==== INFORMATION SUPPLIED

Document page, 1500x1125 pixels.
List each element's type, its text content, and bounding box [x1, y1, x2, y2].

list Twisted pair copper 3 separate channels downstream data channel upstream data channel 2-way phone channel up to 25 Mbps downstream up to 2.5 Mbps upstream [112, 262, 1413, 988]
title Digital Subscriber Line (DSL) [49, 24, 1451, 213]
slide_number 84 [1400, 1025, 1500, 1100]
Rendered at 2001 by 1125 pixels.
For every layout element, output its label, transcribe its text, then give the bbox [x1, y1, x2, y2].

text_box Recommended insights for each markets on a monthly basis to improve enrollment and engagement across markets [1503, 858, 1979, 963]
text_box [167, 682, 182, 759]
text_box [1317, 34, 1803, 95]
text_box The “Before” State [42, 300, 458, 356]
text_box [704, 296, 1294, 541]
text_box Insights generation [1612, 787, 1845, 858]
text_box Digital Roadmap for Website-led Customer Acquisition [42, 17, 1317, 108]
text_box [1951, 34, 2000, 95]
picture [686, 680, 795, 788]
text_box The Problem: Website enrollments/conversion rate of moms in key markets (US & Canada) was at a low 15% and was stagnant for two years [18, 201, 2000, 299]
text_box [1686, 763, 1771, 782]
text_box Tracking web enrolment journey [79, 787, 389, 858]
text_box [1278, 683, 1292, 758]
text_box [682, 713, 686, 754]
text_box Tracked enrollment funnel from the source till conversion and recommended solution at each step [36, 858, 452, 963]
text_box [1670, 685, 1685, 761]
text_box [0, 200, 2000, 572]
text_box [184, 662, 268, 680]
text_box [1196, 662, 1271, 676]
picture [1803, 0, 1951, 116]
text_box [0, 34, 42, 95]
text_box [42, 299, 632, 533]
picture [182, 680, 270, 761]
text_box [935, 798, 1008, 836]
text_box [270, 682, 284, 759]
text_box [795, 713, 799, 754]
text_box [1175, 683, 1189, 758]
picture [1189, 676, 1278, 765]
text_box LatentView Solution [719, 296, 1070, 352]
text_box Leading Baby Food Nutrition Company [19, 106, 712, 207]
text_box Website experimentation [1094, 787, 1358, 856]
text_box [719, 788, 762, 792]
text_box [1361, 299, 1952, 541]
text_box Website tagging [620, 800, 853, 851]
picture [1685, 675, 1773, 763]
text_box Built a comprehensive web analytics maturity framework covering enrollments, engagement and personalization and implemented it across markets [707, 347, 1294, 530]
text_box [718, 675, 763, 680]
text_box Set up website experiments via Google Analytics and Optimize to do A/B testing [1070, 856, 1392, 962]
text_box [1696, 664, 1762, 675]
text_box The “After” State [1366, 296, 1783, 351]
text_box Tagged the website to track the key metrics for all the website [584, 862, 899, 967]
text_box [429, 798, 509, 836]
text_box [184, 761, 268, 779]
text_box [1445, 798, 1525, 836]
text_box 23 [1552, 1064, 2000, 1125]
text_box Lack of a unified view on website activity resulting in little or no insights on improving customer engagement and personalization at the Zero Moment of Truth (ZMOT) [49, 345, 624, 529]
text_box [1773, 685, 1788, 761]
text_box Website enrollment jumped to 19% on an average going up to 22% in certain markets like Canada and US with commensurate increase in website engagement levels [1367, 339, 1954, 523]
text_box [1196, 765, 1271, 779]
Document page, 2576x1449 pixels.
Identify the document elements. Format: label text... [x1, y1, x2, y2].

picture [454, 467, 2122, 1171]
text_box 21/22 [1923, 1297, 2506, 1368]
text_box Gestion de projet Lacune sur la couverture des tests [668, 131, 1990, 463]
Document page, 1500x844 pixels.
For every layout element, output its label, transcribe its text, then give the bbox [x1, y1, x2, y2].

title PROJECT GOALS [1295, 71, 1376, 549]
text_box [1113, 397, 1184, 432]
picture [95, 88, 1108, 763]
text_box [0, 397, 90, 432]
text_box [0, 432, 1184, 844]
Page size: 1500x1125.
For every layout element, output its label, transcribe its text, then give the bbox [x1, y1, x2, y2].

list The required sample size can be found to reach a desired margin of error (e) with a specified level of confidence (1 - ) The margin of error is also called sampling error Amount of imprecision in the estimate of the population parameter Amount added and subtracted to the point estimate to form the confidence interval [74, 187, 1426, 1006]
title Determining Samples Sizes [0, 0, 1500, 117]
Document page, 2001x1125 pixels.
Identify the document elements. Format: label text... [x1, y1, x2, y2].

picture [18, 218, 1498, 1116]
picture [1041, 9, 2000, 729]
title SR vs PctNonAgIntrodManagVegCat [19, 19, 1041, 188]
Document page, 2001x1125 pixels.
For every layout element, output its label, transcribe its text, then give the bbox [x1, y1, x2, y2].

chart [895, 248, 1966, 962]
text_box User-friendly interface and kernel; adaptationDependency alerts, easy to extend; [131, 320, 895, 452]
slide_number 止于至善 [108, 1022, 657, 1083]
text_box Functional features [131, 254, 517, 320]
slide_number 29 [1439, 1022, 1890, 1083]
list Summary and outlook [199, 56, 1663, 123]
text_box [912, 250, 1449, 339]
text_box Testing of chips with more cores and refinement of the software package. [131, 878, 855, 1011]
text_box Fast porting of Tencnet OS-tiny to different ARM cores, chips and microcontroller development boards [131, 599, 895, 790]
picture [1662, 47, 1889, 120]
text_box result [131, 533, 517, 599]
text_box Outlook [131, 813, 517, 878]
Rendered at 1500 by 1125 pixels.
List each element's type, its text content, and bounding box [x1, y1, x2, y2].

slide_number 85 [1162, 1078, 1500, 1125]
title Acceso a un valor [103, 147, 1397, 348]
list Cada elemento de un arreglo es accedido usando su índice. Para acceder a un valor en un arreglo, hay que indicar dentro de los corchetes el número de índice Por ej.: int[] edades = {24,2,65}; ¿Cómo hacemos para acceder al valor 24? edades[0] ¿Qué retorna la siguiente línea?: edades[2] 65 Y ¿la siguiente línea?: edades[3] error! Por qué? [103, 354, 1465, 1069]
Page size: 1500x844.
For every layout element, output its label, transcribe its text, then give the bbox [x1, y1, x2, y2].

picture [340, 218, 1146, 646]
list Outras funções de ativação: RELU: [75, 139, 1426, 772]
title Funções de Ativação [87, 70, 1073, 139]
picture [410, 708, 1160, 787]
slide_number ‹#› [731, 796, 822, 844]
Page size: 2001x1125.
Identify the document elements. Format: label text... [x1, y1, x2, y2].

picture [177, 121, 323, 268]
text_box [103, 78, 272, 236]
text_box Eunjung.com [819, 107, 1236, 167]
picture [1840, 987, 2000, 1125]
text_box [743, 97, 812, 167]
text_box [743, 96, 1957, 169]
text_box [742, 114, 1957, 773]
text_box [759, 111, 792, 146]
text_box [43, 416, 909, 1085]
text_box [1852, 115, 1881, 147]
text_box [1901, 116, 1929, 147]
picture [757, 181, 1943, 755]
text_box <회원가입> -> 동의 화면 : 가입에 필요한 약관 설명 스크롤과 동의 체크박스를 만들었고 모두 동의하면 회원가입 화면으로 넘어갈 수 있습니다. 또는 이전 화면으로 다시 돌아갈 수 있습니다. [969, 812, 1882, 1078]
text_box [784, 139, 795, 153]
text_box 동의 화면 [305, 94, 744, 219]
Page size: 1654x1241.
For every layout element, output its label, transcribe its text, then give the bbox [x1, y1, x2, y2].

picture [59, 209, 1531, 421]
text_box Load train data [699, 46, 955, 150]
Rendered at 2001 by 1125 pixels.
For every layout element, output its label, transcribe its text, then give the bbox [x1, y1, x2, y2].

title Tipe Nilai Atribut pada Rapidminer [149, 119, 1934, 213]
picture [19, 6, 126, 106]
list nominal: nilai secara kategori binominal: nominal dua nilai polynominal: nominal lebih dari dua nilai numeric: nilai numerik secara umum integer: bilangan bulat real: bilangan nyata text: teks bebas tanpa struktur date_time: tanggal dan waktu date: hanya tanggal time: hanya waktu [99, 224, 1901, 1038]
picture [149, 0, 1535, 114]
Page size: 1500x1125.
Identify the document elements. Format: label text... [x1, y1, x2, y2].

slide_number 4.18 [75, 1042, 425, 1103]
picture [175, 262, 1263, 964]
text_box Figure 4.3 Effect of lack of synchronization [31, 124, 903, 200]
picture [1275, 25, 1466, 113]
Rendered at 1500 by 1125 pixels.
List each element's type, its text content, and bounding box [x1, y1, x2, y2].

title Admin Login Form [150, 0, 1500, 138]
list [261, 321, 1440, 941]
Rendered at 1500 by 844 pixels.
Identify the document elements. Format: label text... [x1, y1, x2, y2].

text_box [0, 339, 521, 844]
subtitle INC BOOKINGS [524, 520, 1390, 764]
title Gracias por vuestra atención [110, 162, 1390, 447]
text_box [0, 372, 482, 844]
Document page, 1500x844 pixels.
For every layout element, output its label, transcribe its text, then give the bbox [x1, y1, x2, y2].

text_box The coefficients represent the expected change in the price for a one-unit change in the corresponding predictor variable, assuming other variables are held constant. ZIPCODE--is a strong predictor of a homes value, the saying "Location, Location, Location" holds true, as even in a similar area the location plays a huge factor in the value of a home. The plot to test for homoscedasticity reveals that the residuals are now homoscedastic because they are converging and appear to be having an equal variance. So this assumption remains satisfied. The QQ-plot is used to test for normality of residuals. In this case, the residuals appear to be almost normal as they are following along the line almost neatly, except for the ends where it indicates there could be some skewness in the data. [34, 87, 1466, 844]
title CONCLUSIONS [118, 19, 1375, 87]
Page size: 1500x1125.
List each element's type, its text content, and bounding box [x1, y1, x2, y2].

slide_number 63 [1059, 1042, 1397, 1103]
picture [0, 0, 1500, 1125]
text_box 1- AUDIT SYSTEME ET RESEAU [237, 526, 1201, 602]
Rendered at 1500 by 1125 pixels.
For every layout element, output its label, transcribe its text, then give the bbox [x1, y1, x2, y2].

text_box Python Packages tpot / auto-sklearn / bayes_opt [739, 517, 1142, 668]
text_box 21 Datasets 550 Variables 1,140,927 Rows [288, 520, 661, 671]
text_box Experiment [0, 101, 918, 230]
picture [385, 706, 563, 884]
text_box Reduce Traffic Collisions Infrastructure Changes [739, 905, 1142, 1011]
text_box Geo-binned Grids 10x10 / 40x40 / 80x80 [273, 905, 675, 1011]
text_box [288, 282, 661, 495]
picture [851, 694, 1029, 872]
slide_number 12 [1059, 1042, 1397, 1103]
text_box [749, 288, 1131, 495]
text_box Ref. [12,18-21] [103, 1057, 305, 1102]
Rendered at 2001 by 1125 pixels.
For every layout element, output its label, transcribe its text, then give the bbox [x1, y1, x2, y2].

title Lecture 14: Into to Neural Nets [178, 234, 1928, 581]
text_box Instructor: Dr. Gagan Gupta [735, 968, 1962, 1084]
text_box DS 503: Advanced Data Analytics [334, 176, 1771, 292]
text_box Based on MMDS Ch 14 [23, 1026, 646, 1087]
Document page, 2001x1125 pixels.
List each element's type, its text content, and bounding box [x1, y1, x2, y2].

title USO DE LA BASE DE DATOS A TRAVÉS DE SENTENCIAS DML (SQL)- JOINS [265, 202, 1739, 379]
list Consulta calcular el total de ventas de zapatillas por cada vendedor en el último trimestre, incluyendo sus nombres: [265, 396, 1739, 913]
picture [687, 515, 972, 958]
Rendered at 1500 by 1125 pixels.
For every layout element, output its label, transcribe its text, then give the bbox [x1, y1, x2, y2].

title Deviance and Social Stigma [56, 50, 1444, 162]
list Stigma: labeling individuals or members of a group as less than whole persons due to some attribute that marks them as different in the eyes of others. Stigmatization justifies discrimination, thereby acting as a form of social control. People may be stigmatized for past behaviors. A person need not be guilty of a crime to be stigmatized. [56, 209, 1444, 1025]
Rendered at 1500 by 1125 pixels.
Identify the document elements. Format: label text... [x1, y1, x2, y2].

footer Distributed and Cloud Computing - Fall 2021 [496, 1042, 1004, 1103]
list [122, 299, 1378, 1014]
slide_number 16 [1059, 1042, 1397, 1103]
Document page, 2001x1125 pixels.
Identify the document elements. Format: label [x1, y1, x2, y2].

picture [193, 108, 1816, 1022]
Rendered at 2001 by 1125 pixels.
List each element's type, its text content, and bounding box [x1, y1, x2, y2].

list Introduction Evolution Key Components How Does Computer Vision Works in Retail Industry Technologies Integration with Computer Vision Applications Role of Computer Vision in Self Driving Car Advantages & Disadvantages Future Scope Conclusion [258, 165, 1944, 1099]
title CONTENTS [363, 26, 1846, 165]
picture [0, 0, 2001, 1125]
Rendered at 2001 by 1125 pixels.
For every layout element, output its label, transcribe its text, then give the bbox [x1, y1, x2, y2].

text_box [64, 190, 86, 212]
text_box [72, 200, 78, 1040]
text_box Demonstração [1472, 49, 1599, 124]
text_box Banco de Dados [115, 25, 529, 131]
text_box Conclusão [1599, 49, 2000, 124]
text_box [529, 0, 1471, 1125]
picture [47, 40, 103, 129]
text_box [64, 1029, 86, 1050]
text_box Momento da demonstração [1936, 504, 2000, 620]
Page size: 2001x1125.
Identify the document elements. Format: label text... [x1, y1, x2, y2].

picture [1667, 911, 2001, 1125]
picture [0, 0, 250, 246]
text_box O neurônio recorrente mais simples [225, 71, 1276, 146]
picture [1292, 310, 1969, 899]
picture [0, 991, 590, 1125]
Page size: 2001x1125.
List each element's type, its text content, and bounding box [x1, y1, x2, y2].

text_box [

========

## TRY IT
Could you write out, exactly, each line of the data above from the one containing "text_box [529, 0, 1471, 1125]" through the last, including both?

## WRITTEN RESPONSE
text_box [529, 0, 1471, 1125]
picture [47, 40, 103, 129]
text_box [64, 1029, 86, 1050]
text_box Momento da demonstração [1936, 504, 2000, 620]
Page size: 2001x1125.
Identify the document elements. Format: label text... [x1, y1, x2, y2].

picture [1667, 911, 2001, 1125]
picture [0, 0, 250, 246]
text_box O neurônio recorrente mais simples [225, 71, 1276, 146]
picture [1292, 310, 1969, 899]
picture [0, 991, 590, 1125]
Page size: 2001x1125.
List each element's type, its text content, and bounding box [x1, y1, x2, y2].

text_box [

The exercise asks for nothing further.